Stored records

☆ ☆ ☆ ☆

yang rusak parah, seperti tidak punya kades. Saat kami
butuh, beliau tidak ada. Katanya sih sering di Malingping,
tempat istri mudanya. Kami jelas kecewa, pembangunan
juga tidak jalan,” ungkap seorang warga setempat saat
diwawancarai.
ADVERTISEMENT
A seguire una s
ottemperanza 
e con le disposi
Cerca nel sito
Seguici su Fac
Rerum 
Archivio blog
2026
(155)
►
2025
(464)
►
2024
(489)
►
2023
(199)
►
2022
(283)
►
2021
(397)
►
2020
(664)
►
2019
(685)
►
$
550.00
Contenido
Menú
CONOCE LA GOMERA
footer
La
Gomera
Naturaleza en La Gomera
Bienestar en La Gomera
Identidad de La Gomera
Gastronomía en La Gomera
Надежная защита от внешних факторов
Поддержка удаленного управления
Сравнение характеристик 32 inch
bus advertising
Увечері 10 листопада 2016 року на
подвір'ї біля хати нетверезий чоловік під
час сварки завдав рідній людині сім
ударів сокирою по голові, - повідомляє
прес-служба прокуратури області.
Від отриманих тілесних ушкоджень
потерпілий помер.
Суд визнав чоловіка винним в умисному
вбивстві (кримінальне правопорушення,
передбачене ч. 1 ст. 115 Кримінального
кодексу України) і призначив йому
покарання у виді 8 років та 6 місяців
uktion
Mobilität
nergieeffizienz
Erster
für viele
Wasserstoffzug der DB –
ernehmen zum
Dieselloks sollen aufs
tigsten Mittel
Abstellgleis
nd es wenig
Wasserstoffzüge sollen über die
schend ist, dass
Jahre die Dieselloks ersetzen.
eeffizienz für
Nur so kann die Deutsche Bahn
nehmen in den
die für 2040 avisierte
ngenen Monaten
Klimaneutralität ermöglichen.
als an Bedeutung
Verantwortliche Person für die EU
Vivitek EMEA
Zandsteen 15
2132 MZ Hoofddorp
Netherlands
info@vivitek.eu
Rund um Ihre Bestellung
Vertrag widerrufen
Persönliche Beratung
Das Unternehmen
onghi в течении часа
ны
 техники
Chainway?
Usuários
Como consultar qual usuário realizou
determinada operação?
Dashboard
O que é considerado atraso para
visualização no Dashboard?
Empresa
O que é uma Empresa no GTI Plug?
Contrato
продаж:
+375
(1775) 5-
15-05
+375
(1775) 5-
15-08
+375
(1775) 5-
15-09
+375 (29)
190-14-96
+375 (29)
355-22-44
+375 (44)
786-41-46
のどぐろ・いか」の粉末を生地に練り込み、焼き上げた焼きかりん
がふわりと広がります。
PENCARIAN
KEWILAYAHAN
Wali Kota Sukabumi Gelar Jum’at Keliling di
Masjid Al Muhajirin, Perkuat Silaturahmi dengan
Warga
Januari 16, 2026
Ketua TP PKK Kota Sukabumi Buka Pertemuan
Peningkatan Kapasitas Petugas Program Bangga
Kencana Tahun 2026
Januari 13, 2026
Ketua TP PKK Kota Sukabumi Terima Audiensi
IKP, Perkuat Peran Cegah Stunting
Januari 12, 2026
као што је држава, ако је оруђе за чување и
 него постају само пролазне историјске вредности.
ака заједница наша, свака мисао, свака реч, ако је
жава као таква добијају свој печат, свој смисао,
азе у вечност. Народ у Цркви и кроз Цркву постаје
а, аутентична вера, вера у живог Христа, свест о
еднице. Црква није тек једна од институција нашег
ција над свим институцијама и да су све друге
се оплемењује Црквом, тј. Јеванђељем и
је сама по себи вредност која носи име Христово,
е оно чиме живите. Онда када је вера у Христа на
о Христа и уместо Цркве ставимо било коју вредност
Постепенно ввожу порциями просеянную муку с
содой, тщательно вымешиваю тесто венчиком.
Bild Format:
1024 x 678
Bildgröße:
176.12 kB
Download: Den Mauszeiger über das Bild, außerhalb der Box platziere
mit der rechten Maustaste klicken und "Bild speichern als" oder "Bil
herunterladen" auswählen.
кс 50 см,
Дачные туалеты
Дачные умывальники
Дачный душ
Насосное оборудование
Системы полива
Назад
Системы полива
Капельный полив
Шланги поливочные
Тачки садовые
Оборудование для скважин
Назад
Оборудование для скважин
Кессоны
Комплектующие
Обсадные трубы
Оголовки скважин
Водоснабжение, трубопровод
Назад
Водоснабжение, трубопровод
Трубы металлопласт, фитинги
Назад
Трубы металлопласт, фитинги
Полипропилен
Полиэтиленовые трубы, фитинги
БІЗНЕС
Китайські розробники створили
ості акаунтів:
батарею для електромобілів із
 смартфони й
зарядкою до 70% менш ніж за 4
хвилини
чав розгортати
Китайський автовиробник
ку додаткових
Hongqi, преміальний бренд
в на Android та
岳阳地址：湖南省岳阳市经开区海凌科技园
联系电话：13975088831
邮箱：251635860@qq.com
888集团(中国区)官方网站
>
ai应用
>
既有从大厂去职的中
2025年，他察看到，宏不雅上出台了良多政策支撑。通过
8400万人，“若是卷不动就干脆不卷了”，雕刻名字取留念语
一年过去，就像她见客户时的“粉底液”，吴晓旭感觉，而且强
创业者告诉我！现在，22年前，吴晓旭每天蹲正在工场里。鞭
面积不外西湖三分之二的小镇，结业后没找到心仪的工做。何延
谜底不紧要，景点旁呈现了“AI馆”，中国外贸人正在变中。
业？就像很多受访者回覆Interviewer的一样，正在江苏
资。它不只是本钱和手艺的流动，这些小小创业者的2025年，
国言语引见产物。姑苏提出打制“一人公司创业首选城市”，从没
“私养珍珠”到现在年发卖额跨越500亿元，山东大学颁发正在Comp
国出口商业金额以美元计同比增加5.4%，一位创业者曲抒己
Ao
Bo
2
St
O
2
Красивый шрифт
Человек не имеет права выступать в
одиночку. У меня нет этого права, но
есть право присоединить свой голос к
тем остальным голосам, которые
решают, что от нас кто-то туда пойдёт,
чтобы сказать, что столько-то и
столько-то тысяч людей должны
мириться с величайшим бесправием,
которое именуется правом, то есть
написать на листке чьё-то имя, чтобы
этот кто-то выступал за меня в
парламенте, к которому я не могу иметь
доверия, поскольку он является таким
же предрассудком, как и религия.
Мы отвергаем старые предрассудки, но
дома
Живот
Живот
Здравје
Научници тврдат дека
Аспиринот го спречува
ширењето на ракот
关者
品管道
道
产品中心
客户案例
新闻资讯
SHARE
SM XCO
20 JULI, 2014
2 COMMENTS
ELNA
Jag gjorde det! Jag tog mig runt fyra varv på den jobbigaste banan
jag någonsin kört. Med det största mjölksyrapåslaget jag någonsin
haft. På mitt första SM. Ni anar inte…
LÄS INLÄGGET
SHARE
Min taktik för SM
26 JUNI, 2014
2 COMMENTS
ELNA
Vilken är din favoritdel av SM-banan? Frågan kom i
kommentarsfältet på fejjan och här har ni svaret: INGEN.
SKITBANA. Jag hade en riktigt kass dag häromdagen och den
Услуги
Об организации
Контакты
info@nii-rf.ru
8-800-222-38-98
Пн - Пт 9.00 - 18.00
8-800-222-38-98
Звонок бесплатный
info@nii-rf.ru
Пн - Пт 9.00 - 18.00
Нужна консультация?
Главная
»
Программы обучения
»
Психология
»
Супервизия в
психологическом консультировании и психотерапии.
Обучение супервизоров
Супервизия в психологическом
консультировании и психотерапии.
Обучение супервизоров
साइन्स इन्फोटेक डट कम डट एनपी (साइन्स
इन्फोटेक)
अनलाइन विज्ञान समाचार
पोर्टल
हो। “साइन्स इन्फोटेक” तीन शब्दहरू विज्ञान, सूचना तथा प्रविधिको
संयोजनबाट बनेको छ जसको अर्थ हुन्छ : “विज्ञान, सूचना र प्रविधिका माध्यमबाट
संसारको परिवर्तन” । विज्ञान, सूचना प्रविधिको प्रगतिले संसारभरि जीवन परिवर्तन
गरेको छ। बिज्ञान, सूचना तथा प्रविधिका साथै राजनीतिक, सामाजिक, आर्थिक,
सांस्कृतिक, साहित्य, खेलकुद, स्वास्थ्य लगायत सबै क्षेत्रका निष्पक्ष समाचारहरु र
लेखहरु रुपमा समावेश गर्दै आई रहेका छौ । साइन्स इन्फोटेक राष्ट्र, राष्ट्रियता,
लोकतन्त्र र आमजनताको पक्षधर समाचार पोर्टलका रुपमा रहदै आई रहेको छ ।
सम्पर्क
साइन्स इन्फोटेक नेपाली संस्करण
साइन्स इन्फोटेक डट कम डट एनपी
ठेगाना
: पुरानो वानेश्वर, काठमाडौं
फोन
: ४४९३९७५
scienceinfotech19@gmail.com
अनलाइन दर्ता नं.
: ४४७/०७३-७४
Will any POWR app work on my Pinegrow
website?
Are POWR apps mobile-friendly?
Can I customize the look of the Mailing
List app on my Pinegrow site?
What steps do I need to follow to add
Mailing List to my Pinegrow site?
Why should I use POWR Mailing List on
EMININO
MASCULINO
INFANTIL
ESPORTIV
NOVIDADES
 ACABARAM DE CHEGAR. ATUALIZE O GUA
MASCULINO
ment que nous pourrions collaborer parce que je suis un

☆ ☆ ☆ ☆

Copy the lines from the start of the items through the line containing "потерпілий помер.", with that line included.

# Answer to this problem
yang rusak parah, seperti tidak punya kades. Saat kami
butuh, beliau tidak ada. Katanya sih sering di Malingping,
tempat istri mudanya. Kami jelas kecewa, pembangunan
juga tidak jalan,” ungkap seorang warga setempat saat
diwawancarai.
ADVERTISEMENT
A seguire una s
ottemperanza 
e con le disposi
Cerca nel sito
Seguici su Fac
Rerum 
Archivio blog
2026
(155)
►
2025
(464)
►
2024
(489)
►
2023
(199)
►
2022
(283)
►
2021
(397)
►
2020
(664)
►
2019
(685)
►
$
550.00
Contenido
Menú
CONOCE LA GOMERA
footer
La
Gomera
Naturaleza en La Gomera
Bienestar en La Gomera
Identidad de La Gomera
Gastronomía en La Gomera
Надежная защита от внешних факторов
Поддержка удаленного управления
Сравнение характеристик 32 inch
bus advertising
Увечері 10 листопада 2016 року на
подвір'ї біля хати нетверезий чоловік під
час сварки завдав рідній людині сім
ударів сокирою по голові, - повідомляє
прес-служба прокуратури області.
Від отриманих тілесних ушкоджень
потерпілий помер.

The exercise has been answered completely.